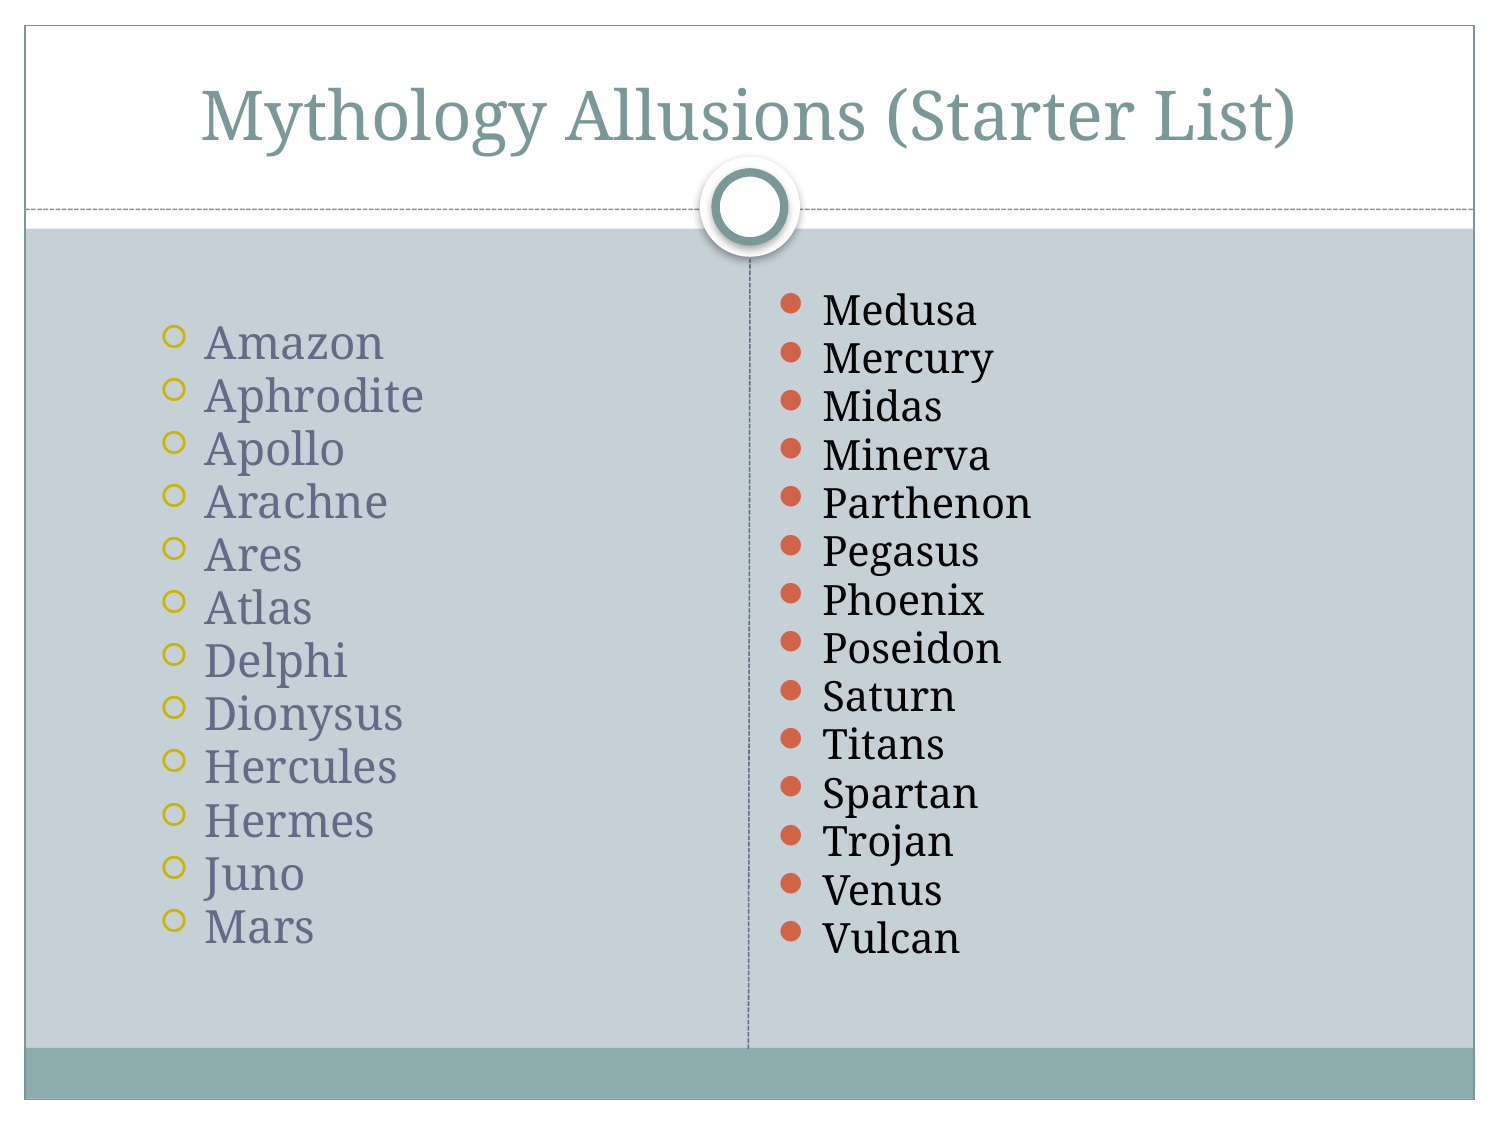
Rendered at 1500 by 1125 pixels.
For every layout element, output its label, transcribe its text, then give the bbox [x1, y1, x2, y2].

title Mythology Allusions (Starter List) [49, 37, 1450, 163]
list Amazon Aphrodite Apollo Arachne Ares Atlas Delphi Dionysus Hercules Hermes Juno Mars [99, 262, 762, 1063]
list Medusa Mercury Midas Minerva Parthenon Pegasus Phoenix Poseidon Saturn Titans Spartan Trojan Venus Vulcan [762, 237, 1426, 1125]
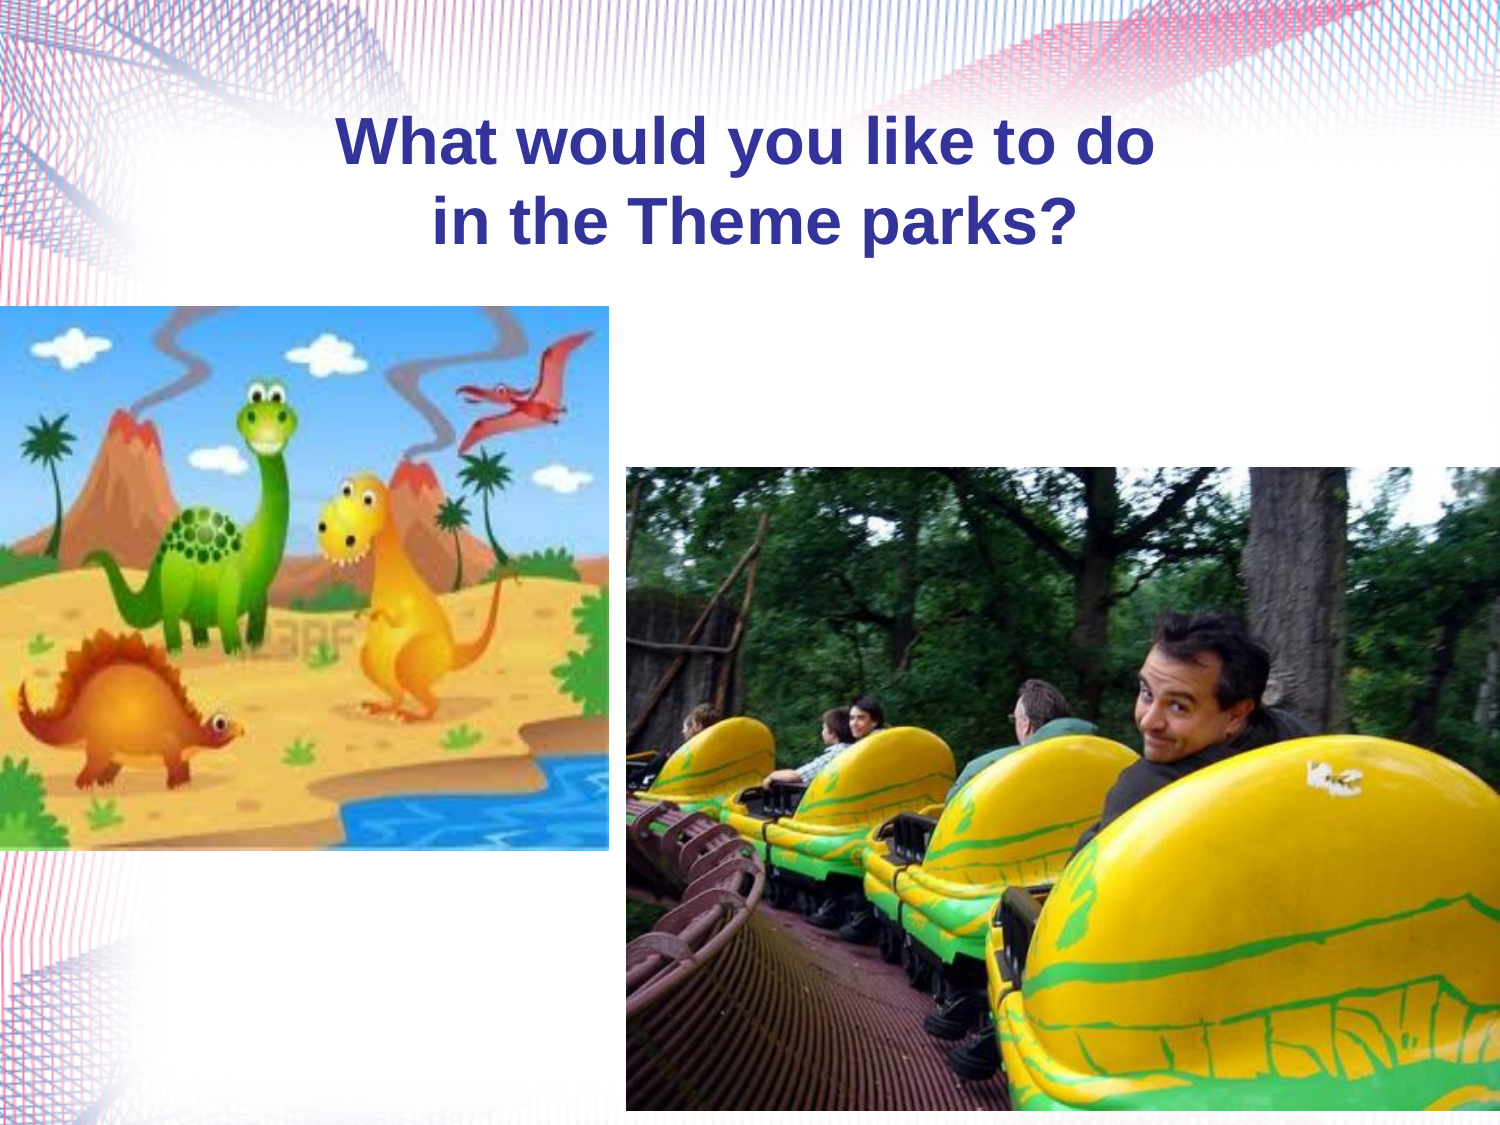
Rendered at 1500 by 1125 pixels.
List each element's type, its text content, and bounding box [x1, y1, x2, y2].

picture [0, 0, 1500, 1125]
text_box What would you like to do in the Theme parks? [206, 90, 1305, 475]
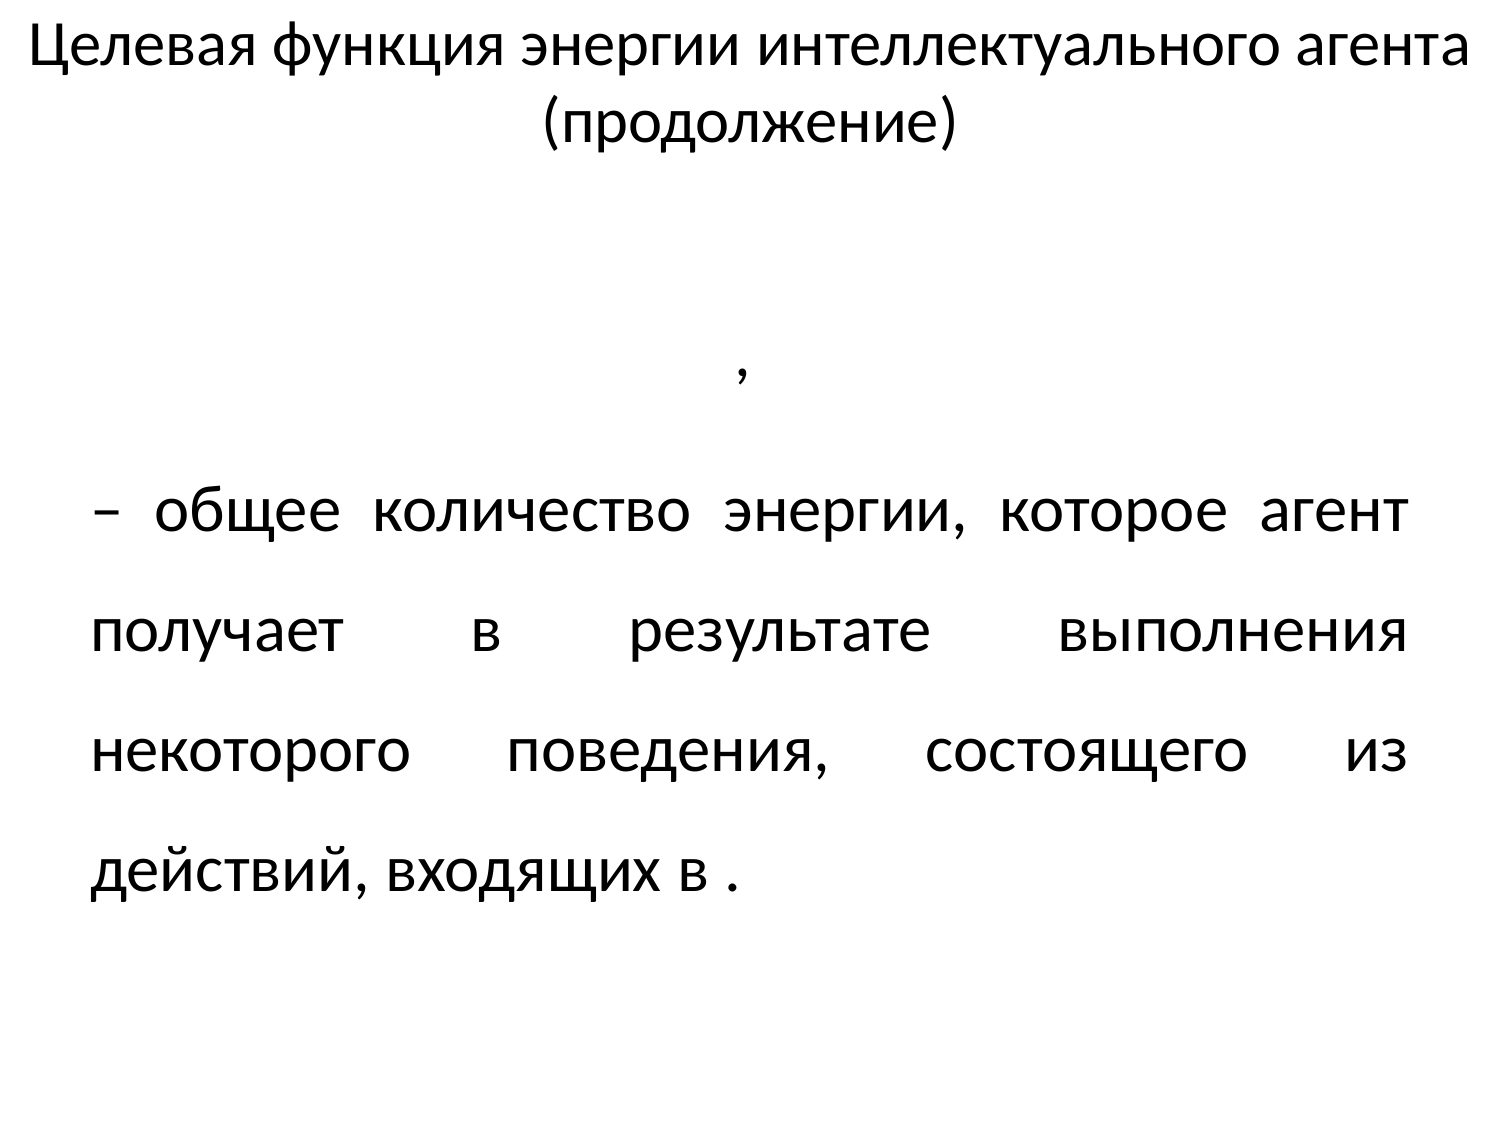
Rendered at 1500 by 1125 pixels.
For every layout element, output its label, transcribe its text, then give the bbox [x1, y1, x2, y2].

title Целевая функция энергии интеллектуального агента (продолжение) [0, 42, 1500, 114]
_ _ _ _ _ _ _
§ PROBLEM REQUIREMENTS: Return the records exactly as they stand, and drop every picture.

§ ANSWER TO THE PROBLEM:
Rendered at 1500 by 1125 pixels.
For every layout element, output its label, transcribe its text, then give the bbox [x1, y1, x2, y2].

title Mythology Allusions (Starter List) [49, 37, 1450, 163]
list Amazon Aphrodite Apollo Arachne Ares Atlas Delphi Dionysus Hercules Hermes Juno Mars [99, 262, 762, 1063]
list Medusa Mercury Midas Minerva Parthenon Pegasus Phoenix Poseidon Saturn Titans Spartan Trojan Venus Vulcan [762, 237, 1426, 1125]
Rendered at 1500 by 1125 pixels.
List each element's type, its text content, and bounding box [x1, y1, x2, y2].

picture [0, 0, 1500, 1125]
text_box What would you like to do in the Theme parks? [206, 90, 1305, 475]
Rendered at 1500 by 1125 pixels.
For every layout element, output its label, transcribe its text, then give the bbox [x1, y1, x2, y2].

title Целевая функция энергии интеллектуального агента (продолжение) [0, 42, 1500, 114]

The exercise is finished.